### WHAT NEEDS TO BE DONE
The answer should be an exact repeat of the stretch of material below from the line containing "43: (439, 325)" through the line containing "49: (761, 62)".

[Opening SOURCE RECORDS section]

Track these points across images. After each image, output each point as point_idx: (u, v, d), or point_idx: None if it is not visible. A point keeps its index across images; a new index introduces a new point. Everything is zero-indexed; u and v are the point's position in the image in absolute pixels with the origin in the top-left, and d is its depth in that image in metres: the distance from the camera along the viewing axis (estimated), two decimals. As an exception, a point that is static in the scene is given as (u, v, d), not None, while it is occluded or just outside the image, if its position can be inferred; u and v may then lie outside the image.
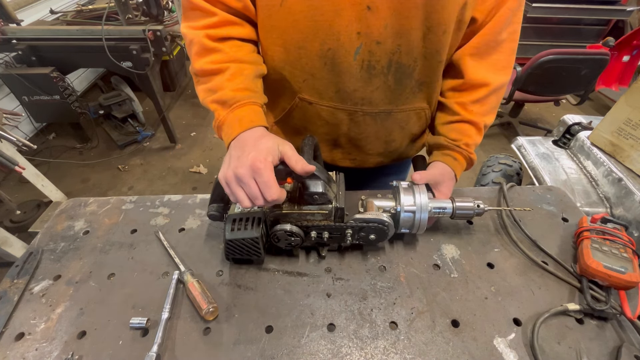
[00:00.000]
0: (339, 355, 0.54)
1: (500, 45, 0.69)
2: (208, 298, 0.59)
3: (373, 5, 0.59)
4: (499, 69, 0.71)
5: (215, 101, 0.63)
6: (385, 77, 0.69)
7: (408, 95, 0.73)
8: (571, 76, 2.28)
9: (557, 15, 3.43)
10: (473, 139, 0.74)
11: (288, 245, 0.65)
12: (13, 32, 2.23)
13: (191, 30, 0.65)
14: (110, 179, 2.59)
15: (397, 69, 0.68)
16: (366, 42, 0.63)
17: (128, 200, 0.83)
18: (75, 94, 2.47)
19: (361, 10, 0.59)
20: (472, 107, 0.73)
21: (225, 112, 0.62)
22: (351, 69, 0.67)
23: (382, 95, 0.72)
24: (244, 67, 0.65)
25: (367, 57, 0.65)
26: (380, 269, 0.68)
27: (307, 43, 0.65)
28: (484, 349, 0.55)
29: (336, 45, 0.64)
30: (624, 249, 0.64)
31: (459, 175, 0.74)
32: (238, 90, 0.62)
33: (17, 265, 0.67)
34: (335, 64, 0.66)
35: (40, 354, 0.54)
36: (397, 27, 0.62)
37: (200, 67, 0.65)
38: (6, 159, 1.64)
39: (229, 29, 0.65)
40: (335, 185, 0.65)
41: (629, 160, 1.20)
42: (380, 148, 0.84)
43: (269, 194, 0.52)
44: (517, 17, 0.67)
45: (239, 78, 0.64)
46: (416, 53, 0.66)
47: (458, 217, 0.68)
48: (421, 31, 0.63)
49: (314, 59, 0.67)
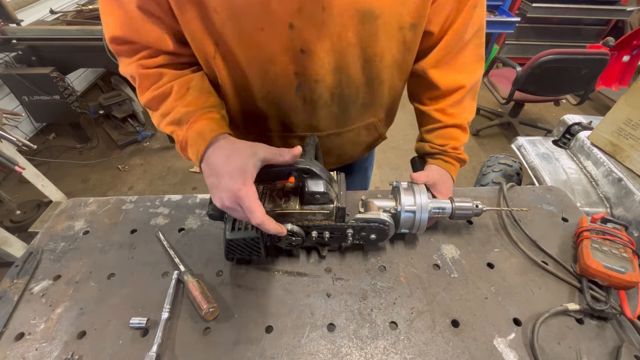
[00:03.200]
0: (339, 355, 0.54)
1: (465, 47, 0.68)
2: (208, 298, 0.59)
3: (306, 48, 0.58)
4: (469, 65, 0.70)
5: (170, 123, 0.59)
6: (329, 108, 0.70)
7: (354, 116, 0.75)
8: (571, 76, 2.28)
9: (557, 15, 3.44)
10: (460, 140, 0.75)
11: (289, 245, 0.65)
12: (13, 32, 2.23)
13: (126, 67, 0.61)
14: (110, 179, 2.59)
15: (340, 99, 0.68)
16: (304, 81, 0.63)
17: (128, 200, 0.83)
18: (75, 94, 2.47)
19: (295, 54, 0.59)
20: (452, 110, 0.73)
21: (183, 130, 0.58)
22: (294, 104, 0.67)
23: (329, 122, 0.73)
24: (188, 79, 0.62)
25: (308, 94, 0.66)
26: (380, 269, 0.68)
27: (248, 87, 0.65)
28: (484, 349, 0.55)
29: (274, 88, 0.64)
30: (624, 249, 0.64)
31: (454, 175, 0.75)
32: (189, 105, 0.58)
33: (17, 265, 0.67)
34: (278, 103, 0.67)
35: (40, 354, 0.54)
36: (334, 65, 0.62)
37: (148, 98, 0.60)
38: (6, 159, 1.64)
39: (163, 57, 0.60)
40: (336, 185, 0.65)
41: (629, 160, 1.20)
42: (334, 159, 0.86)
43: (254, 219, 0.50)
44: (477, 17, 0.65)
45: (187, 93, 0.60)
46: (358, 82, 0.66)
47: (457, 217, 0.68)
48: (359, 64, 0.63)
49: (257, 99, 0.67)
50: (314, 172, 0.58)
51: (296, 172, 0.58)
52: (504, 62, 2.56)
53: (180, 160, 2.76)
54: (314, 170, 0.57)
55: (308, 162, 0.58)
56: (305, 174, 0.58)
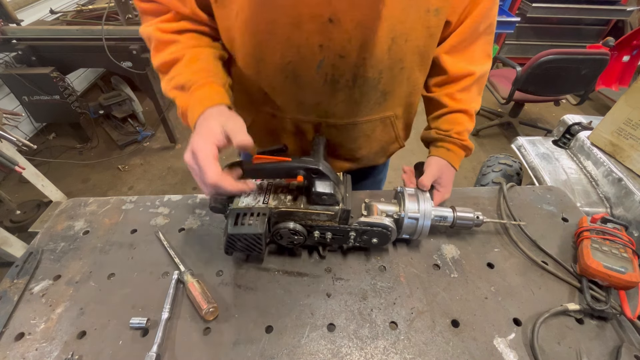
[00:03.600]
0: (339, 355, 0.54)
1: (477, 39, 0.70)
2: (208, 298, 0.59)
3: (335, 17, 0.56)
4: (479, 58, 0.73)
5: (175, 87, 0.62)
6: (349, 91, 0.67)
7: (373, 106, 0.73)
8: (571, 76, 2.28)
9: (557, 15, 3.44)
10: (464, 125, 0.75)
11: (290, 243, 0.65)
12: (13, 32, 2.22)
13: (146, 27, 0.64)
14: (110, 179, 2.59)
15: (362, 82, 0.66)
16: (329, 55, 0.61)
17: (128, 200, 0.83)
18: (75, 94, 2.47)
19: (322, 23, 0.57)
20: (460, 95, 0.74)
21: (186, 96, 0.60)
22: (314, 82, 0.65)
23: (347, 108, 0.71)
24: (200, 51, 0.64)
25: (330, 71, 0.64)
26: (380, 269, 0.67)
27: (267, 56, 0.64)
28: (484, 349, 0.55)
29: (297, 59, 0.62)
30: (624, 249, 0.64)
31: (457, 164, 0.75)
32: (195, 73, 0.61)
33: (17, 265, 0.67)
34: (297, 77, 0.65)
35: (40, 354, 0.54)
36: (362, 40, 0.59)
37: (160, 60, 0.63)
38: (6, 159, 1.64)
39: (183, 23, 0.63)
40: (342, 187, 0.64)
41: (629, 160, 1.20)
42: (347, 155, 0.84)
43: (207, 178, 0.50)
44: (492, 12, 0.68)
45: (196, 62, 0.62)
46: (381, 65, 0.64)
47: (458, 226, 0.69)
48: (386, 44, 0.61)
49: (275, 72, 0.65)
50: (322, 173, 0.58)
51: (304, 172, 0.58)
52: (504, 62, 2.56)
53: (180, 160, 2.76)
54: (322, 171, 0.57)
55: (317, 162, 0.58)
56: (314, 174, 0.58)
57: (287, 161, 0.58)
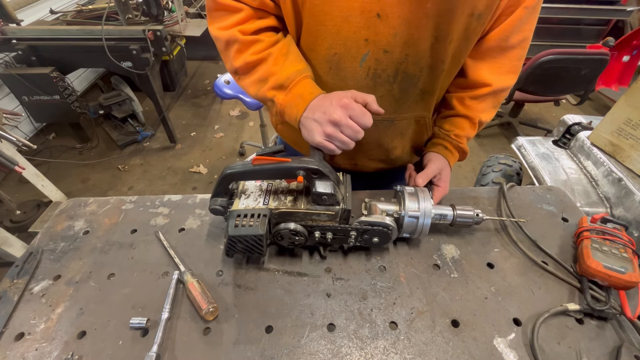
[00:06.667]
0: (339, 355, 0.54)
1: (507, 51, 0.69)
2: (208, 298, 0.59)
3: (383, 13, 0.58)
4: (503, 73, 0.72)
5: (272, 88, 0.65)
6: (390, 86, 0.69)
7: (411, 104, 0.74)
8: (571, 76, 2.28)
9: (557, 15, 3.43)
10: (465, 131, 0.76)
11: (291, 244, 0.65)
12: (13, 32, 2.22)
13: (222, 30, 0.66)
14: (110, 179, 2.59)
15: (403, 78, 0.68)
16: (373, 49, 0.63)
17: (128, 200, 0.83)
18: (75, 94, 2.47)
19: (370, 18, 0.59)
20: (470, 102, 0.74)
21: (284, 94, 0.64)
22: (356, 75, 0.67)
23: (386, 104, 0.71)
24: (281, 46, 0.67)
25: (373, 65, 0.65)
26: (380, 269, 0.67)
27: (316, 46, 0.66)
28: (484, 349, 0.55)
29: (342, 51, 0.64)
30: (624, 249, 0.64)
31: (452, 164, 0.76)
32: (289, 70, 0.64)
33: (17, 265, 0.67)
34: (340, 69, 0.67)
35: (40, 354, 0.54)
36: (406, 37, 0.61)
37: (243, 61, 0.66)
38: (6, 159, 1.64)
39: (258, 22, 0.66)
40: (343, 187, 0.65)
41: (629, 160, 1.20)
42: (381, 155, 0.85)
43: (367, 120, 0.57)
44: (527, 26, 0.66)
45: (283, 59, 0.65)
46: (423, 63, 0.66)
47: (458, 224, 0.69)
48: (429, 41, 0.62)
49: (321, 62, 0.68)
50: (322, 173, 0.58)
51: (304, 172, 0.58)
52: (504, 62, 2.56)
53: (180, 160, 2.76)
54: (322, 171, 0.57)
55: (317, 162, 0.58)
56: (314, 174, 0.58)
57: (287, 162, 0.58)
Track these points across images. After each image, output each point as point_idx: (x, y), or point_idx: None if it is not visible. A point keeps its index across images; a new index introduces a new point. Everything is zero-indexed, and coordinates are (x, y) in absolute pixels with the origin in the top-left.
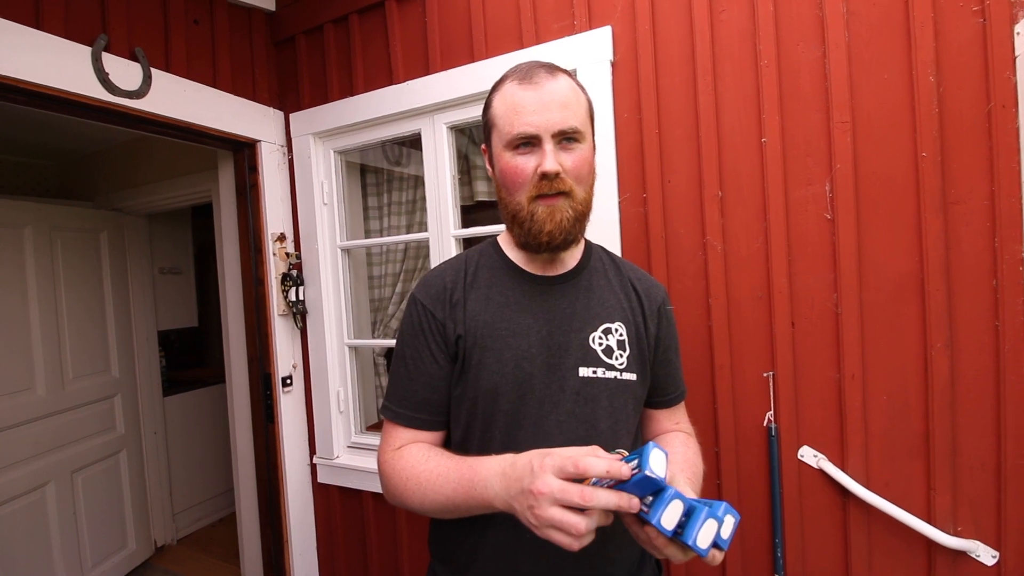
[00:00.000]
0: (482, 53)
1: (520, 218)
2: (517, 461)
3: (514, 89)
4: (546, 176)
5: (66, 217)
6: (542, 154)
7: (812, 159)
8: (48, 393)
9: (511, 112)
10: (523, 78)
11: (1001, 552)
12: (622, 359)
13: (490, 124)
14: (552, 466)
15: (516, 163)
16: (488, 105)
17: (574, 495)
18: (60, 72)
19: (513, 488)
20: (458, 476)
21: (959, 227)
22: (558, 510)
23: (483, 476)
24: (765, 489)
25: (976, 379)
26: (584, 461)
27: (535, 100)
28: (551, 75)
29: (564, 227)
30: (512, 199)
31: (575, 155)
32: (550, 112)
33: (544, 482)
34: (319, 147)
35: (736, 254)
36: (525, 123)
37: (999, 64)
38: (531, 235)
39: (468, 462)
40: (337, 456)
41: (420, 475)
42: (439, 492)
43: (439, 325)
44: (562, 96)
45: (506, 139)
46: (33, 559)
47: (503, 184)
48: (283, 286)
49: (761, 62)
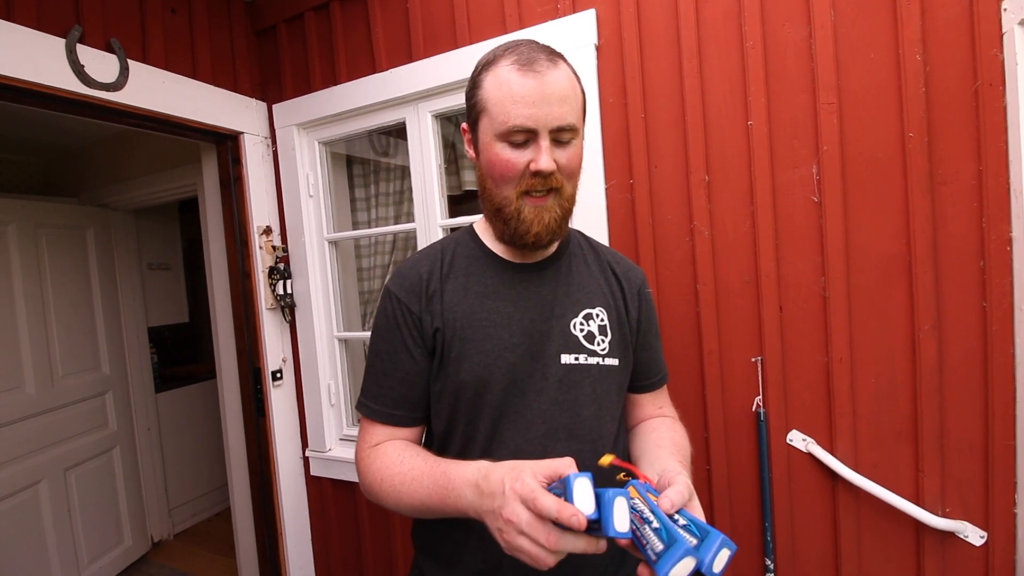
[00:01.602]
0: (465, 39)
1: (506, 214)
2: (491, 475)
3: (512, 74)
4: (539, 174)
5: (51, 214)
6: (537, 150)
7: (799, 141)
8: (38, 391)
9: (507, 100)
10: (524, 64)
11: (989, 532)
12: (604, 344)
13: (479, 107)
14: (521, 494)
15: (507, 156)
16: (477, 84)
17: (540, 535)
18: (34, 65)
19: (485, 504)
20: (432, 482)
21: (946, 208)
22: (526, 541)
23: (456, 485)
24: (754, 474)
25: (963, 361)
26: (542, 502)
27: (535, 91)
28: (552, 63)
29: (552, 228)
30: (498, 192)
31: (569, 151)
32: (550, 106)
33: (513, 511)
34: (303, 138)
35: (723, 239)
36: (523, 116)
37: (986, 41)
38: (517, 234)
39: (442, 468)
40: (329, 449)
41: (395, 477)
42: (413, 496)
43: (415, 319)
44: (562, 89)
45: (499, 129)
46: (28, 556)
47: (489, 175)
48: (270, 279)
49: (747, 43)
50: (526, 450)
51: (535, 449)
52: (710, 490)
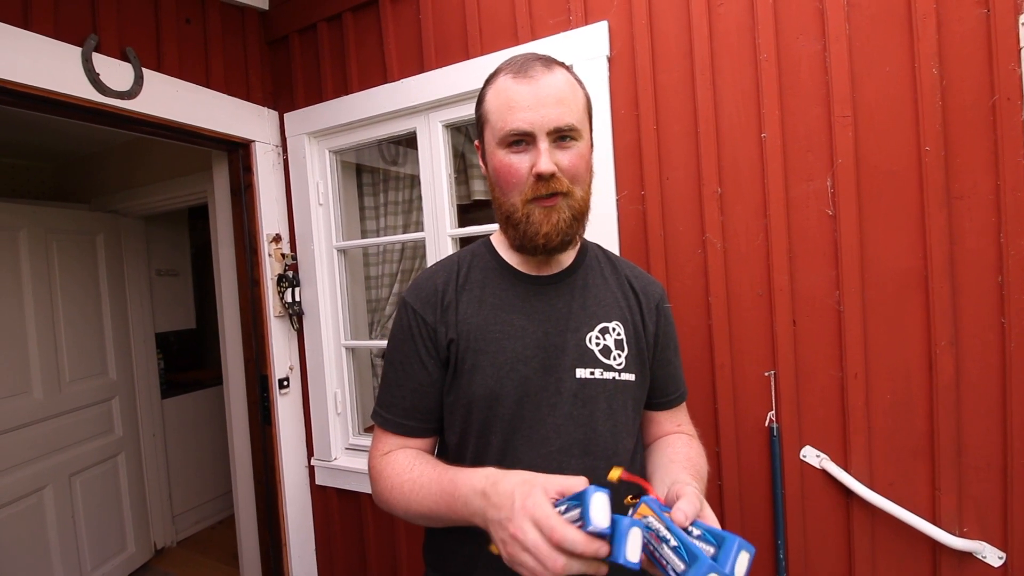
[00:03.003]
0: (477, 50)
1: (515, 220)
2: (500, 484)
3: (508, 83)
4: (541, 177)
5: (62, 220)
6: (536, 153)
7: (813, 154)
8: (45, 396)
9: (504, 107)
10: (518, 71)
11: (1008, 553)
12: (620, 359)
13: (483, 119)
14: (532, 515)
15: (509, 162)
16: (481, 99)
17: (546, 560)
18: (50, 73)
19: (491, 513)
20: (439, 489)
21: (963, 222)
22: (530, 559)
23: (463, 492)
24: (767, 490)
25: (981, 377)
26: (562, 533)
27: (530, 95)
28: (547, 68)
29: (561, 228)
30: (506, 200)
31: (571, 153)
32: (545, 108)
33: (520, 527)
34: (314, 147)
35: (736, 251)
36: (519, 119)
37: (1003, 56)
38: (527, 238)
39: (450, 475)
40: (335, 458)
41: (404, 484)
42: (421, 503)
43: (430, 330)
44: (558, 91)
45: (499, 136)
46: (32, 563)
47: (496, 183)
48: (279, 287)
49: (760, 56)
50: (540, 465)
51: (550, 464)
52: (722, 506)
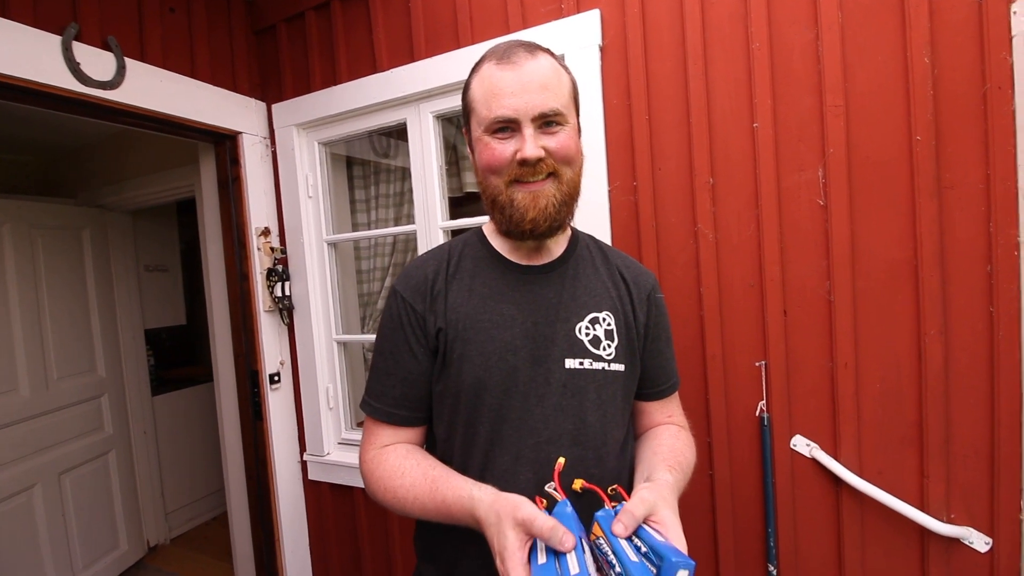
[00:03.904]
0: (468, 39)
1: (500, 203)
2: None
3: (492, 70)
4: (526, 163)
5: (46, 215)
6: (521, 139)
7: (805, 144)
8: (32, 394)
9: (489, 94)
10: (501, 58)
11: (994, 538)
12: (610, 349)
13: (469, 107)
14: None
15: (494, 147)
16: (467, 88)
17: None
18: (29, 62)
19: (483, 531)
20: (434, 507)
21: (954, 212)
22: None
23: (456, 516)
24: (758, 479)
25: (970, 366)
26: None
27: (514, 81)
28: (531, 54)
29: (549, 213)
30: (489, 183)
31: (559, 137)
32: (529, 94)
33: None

[Closing SOURCE RECORDS section]

### SOLUTION
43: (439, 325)
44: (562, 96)
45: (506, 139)
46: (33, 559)
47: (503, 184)
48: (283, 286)
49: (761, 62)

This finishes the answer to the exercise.